Task brief
Find all the lines in the entries below that hold the word "index" and copy them.

Data for processing
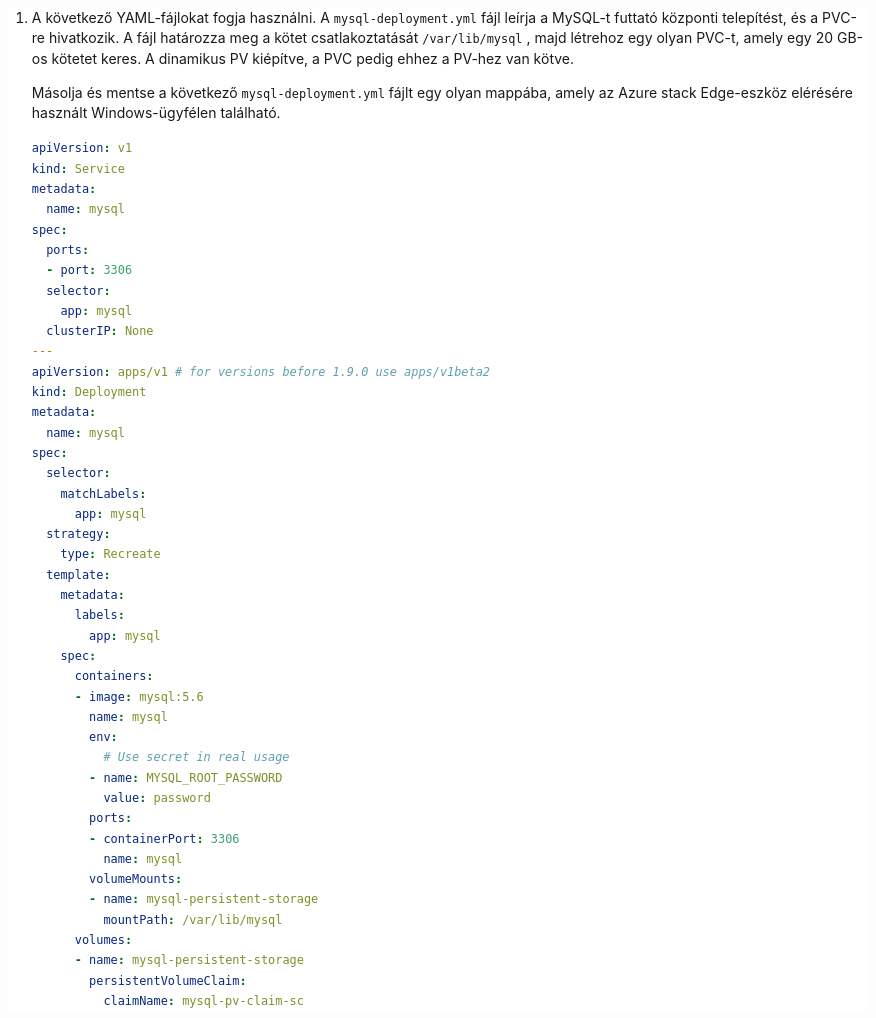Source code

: 1. A következő YAML-fájlokat fogja használni. A `mysql-deployment.yml` fájl leírja a MySQL-t futtató központi telepítést, és a PVC-re hivatkozik. A fájl határozza meg a kötet csatlakoztatását `/var/lib/mysql` , majd létrehoz egy olyan PVC-t, amely egy 20 GB-os kötetet keres. A dinamikus PV kiépítve, a PVC pedig ehhez a PV-hez van kötve.

    Másolja és mentse a következő `mysql-deployment.yml` fájlt egy olyan mappába, amely az Azure stack Edge-eszköz elérésére használt Windows-ügyfélen található.
    
    ```yml
    apiVersion: v1
    kind: Service
    metadata:
      name: mysql
    spec:
      ports:
      - port: 3306
      selector:
        app: mysql
      clusterIP: None
    ---
    apiVersion: apps/v1 # for versions before 1.9.0 use apps/v1beta2
    kind: Deployment
    metadata:
      name: mysql
    spec:
      selector:
        matchLabels:
          app: mysql
      strategy:
        type: Recreate
      template:
        metadata:
          labels:
            app: mysql
        spec:
          containers:
          - image: mysql:5.6
            name: mysql
            env:
              # Use secret in real usage
            - name: MYSQL_ROOT_PASSWORD
              value: password
            ports:
            - containerPort: 3306
              name: mysql
            volumeMounts:
            - name: mysql-persistent-storage
              mountPath: /var/lib/mysql
          volumes:
          - name: mysql-persistent-storage
            persistentVolumeClaim:
              claimName: mysql-pv-claim-sc
    ```
    
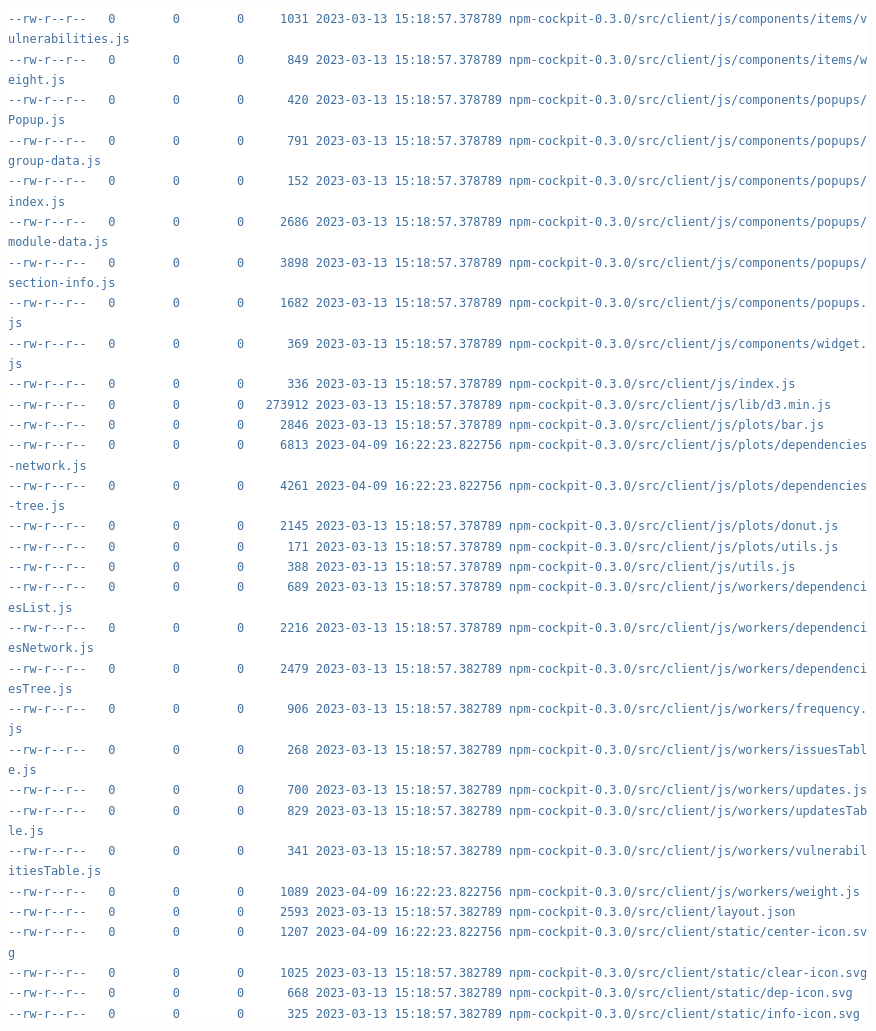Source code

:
 ```diff
--rw-r--r--   0        0        0     1031 2023-03-13 15:18:57.378789 npm-cockpit-0.3.0/src/client/js/components/items/vulnerabilities.js
--rw-r--r--   0        0        0      849 2023-03-13 15:18:57.378789 npm-cockpit-0.3.0/src/client/js/components/items/weight.js
--rw-r--r--   0        0        0      420 2023-03-13 15:18:57.378789 npm-cockpit-0.3.0/src/client/js/components/popups/Popup.js
--rw-r--r--   0        0        0      791 2023-03-13 15:18:57.378789 npm-cockpit-0.3.0/src/client/js/components/popups/group-data.js
--rw-r--r--   0        0        0      152 2023-03-13 15:18:57.378789 npm-cockpit-0.3.0/src/client/js/components/popups/index.js
--rw-r--r--   0        0        0     2686 2023-03-13 15:18:57.378789 npm-cockpit-0.3.0/src/client/js/components/popups/module-data.js
--rw-r--r--   0        0        0     3898 2023-03-13 15:18:57.378789 npm-cockpit-0.3.0/src/client/js/components/popups/section-info.js
--rw-r--r--   0        0        0     1682 2023-03-13 15:18:57.378789 npm-cockpit-0.3.0/src/client/js/components/popups.js
--rw-r--r--   0        0        0      369 2023-03-13 15:18:57.378789 npm-cockpit-0.3.0/src/client/js/components/widget.js
--rw-r--r--   0        0        0      336 2023-03-13 15:18:57.378789 npm-cockpit-0.3.0/src/client/js/index.js
--rw-r--r--   0        0        0   273912 2023-03-13 15:18:57.378789 npm-cockpit-0.3.0/src/client/js/lib/d3.min.js
--rw-r--r--   0        0        0     2846 2023-03-13 15:18:57.378789 npm-cockpit-0.3.0/src/client/js/plots/bar.js
--rw-r--r--   0        0        0     6813 2023-04-09 16:22:23.822756 npm-cockpit-0.3.0/src/client/js/plots/dependencies-network.js
--rw-r--r--   0        0        0     4261 2023-04-09 16:22:23.822756 npm-cockpit-0.3.0/src/client/js/plots/dependencies-tree.js
--rw-r--r--   0        0        0     2145 2023-03-13 15:18:57.378789 npm-cockpit-0.3.0/src/client/js/plots/donut.js
--rw-r--r--   0        0        0      171 2023-03-13 15:18:57.378789 npm-cockpit-0.3.0/src/client/js/plots/utils.js
--rw-r--r--   0        0        0      388 2023-03-13 15:18:57.378789 npm-cockpit-0.3.0/src/client/js/utils.js
--rw-r--r--   0        0        0      689 2023-03-13 15:18:57.378789 npm-cockpit-0.3.0/src/client/js/workers/dependenciesList.js
--rw-r--r--   0        0        0     2216 2023-03-13 15:18:57.378789 npm-cockpit-0.3.0/src/client/js/workers/dependenciesNetwork.js
--rw-r--r--   0        0        0     2479 2023-03-13 15:18:57.382789 npm-cockpit-0.3.0/src/client/js/workers/dependenciesTree.js
--rw-r--r--   0        0        0      906 2023-03-13 15:18:57.382789 npm-cockpit-0.3.0/src/client/js/workers/frequency.js
--rw-r--r--   0        0        0      268 2023-03-13 15:18:57.382789 npm-cockpit-0.3.0/src/client/js/workers/issuesTable.js
--rw-r--r--   0        0        0      700 2023-03-13 15:18:57.382789 npm-cockpit-0.3.0/src/client/js/workers/updates.js
--rw-r--r--   0        0        0      829 2023-03-13 15:18:57.382789 npm-cockpit-0.3.0/src/client/js/workers/updatesTable.js
--rw-r--r--   0        0        0      341 2023-03-13 15:18:57.382789 npm-cockpit-0.3.0/src/client/js/workers/vulnerabilitiesTable.js
--rw-r--r--   0        0        0     1089 2023-04-09 16:22:23.822756 npm-cockpit-0.3.0/src/client/js/workers/weight.js
--rw-r--r--   0        0        0     2593 2023-03-13 15:18:57.382789 npm-cockpit-0.3.0/src/client/layout.json
--rw-r--r--   0        0        0     1207 2023-04-09 16:22:23.822756 npm-cockpit-0.3.0/src/client/static/center-icon.svg
--rw-r--r--   0        0        0     1025 2023-03-13 15:18:57.382789 npm-cockpit-0.3.0/src/client/static/clear-icon.svg
--rw-r--r--   0        0        0      668 2023-03-13 15:18:57.382789 npm-cockpit-0.3.0/src/client/static/dep-icon.svg
--rw-r--r--   0        0        0      325 2023-03-13 15:18:57.382789 npm-cockpit-0.3.0/src/client/static/info-icon.svg
```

Answer box
--rw-r--r--   0        0        0      152 2023-03-13 15:18:57.378789 npm-cockpit-0.3.0/src/client/js/components/popups/index.js
--rw-r--r--   0        0        0      336 2023-03-13 15:18:57.378789 npm-cockpit-0.3.0/src/client/js/index.js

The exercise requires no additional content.